== Extract provided ==

===============

New paper online: Linking short-term behavior and personalities to feeding and mating rates in female water striders

Post date: May 26, 2015 7:22:34 PM

We have a new article on how female habitat use and activity influence feeding and mating over different temporal and spatial scales in water striders. It's now online at Behavioral Ecology:

Wey TW, Chang AT, Montiglio P-O, and Sih A. 2015. Linking female habitat use and activity to feeding and mating probabilities in stream water striders. Behavioral Ecology. online. doi: 10.1093/beheco/arv065

The lay summary:

Both your own behavior and that of those around you can influence your fitness. Individual female water striders differ consistently in habitat use and activity, behaviors which influence feeding and mating rates. Only short-term behavioral state and local and population sex ratios predicted feeding, whereas mating also depended on female personality and hyper-aggressive males in the immediate environment. Overall feeding and mating dynamics emerge from individual behaviors and social factors interacting on different timescales.

===============

== Tasks ==
[1] Using the water strider post, say whether each statement agrees with it: (a) The article appeared online in Behavioral Ecology. (b) Female personality predicted feeding. (c) Hyper-aggressive males in the immediate environment affected mating. For each, give yes or no and quote the words that decide it.
[2] Answer these questions from the water strider post:
(a) On what date was the post made?
(b) What doi does the post list for the article?
(c) In which two behaviors do individual female water striders differ consistently?

Camera pose estimation data
===============

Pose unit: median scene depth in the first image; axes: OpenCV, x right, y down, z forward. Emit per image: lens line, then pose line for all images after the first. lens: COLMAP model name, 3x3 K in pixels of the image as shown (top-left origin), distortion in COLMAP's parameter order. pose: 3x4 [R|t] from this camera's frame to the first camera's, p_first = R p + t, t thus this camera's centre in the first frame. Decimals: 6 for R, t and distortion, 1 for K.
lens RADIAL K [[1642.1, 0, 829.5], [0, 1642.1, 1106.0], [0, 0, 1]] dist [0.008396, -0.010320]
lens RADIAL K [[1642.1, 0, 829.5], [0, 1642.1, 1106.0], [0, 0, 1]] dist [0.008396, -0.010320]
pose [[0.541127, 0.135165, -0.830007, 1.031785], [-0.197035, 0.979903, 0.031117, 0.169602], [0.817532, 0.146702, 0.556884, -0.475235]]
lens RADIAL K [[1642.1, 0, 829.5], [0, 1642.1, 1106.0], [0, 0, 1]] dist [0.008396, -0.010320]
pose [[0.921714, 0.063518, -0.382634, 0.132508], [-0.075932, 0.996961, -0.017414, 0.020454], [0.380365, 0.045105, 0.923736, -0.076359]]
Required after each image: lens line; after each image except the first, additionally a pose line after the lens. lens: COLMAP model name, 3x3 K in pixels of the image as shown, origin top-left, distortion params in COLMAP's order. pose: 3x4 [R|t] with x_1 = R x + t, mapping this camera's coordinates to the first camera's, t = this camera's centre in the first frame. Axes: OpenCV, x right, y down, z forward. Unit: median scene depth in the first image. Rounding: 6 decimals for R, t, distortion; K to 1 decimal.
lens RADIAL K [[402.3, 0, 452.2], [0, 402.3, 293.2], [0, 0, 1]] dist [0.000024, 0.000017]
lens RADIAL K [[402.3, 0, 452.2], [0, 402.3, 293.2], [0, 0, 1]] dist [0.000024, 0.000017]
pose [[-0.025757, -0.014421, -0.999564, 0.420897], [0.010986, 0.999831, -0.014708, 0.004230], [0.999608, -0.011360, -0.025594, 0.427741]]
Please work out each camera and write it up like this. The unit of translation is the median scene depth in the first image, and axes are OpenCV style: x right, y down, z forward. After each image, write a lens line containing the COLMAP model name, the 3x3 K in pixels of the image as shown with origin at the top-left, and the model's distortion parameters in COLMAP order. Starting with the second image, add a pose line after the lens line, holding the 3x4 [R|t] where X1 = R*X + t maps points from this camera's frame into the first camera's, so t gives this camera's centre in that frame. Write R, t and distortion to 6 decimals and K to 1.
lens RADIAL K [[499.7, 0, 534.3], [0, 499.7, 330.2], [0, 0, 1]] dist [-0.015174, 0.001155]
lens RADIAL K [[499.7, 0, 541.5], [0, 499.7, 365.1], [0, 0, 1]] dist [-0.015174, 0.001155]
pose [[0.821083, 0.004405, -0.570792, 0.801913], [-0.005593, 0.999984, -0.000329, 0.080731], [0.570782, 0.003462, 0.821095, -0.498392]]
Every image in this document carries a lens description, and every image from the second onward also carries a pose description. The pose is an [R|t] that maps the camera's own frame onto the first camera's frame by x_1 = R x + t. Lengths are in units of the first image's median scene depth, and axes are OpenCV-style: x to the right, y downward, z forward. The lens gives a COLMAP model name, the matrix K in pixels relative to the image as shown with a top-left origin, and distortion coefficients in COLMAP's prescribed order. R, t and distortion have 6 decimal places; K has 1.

===============

== Solved tasks ==
[1]
(a) Yes: "It's now online at Behavioral Ecology"
(b) No: "Only short-term behavioral state and local and population sex ratios predicted feeding"
(c) Yes: "mating also depended on female personality and hyper-aggressive males in the immediate environment"

[2]
(a) May 26, 2015
(b) 10.1093/beheco/arv065
(c) Habitat use and activity